Why there won't be a wave of Medicaid ballot initiatives
Celebration breaks out in Maine after a ballot measure to expand Medicaid passes. Photo: Robert F. Bukaty / AP
Democrats were over the moon Tuesday when Maine became the first state to adopt the Affordable Care Act's Medicaid program through a ballot initiative. Buoyed by that success, advocates are already looking ahead to similar ballot measures in other states.
- There are 18 states that haven't expanded Medicaid.
- Supporters are already collecting signatures to get Medicaid referendums on the ballot next year in Idaho and Utah.
- Advocates said Nebraska and Missouri are also potential candidates for Maine-style ballot questions, but serious efforts aren't under way yet in those states.
Reality check: There are limits to how far that strategy can take them. Some of the biggest and most politically important states on that list — the ones that would be the biggest coups for expansion supporters — are bad candidates for referendums like Maine's, according to Jonathan Schleifer, executive director of the Fairness Project, which works on progressive ballot initiatives.

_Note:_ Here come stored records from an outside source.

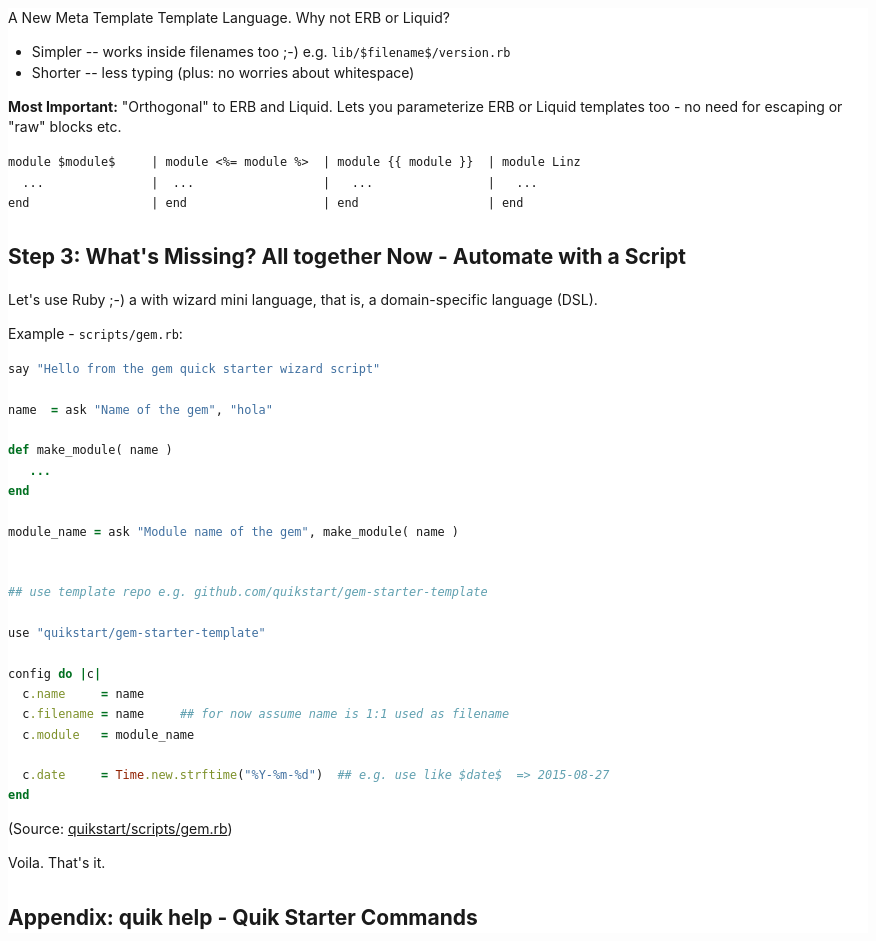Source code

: 
A New Meta Template Template Language. Why not ERB or Liquid?

- Simpler  -- works inside filenames too ;-) e.g. `lib/$filename$/version.rb`
- Shorter  -- less typing (plus: no worries about whitespace)

**Most Important:** "Orthogonal" to ERB and Liquid.
Lets you parameterize ERB or Liquid templates too - no need for escaping or "raw" blocks etc.


```
module $module$     | module <%= module %>  | module {{ module }}  | module Linz
  ...               |  ...                  |   ...                |   ...
end                 | end                   | end                  | end
```


## Step 3: What's Missing? All together Now - Automate with a Script

Let's use Ruby ;-) a with wizard mini language,
that is, a domain-specific language (DSL).

Example - `scripts/gem.rb`:

``` ruby
say "Hello from the gem quick starter wizard script"

name  = ask "Name of the gem", "hola"

def make_module( name )
   ...
end

module_name = ask "Module name of the gem", make_module( name )


## use template repo e.g. github.com/quikstart/gem-starter-template

use "quikstart/gem-starter-template"

config do |c|
  c.name     = name
  c.filename = name     ## for now assume name is 1:1 used as filename
  c.module   = module_name

  c.date     = Time.new.strftime("%Y-%m-%d")  ## e.g. use like $date$  => 2015-08-27
end
```

(Source: [quikstart/scripts/gem.rb](https://github.com/quikstart/scripts/blob/master/gem.rb))


Voila. That's it.



## Appendix: quik help  - Quik Starter Commands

- Expanding Medicaid in Texas and Florida, for example, would add millions of people to the ACA's coverage rolls — advancing the law's core mission and helping to secure it politically.
- But both make referendums difficult, Schleifer said. Texas' legislature has a lot of power to undo successful initiatives, and Florida requires 60% support for a measure to pass. And the Fairness Project tries to focus on fights it can win.
The bottom line: The pro-expansion effort will largely remain a grind through state legislatures. On that front, advocates have their eyes on Kansas, North Carolina and Virginia. They're also hoping Georgia and Tennessee could come into play down the road.
- Ballot initiatives are expensive, resource-intensive and politically risky, said Katherine Howitt, associate policy director at the advocacy group Community Catalyst. (Good luck getting a state legislature to pass a policy if it fails as a referendum.)
- So, as exciting as Maine was for liberals, it might be most helpful as an argument to state legislators that expansion is popular.
- "If there's a path to doing it legislatively, that might be preferable," Howitt said.